FTSE 100 bosses receive pensions worth 24 times average
Thursday, 06 September 2012 08:50
A new survey by PensionsWatch reveals that the UK has a two-tier pension system that is rewarding senior directors at FTSE 100 companies’ more than ordinary workers.
The PensionsWatch survey looks at the pension funds of 351 FTSE 100 directors and found that the average value of their overall pension pots increased by £400,000, up ten per cent to £4.3 million in 2011, providing an annual pension averaging £240,191, more than 24 times the average pension income of £9,828.
FTSE 100 companies paid an average of £144,508 into directors’ schemes, valued at 22 per cent of their salary paid into a final salary scheme. This is almost four times the six per cent contribution rate that employers pay into ordinary workers’ pensions, which as defined contribution pensions are less generous and the eventual payout is linked to the stock market.
An increasing number of directors are also opting out of pensions and being offered cash payments instead. The average cash payout was up by £26,000 in2011 to £164,000.
The Chief Executive of BG Group, Sir Frank Chapman, has the largest overall pension at £19.4 million. Former chief executive of AstraZeneca’s David Brennan has landed the biggest annual payout. He receives £978,000 a year based on previous service.

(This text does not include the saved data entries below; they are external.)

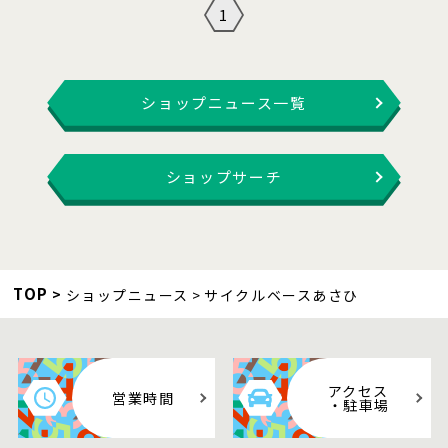
1
ショップニュース一覧
ショップサーチ
TOP
ショップニュース
サイクルベースあさひ
アクセス
営業時間
・駐車場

By contrast, the number of ordinary employees saving anything into a pension scheme is falling every year, according to the report, commissioned by the TUC.
It reports that the Office for National Statistics (ONS) data shows the number of employees saving into an occupational pension scheme fell from 10.1 million to 8.3 million between 2000 and 2010.
The TUC said that the massive pension increases of FTSE 100 directors had been ignored by investors during the “shareholder spring” as they focused on pay and because pension entitlements were masked by misleading reporting.
Brendan Barber, the general secretary of the TUC, said: "Companies continue to chip away at the pensions of ordinary workers while awarding their directors solid platinum pensions worth hundreds of thousands of pounds a year.
"The gap between the pensions of top directors and everyone else does not just reflect the excess of the super-rich, but shows just how poor pensions are for ordinary workers in the private sector, where more than two out of three get no employer pension help."
Darren Philp, director of policy of the National Association of Pension Funds, said: "It follows that people who earn more will accrue bigger pensions. But investors may have important questions about fairness if the pensions of directors are disproportionately more generous than those of other staff."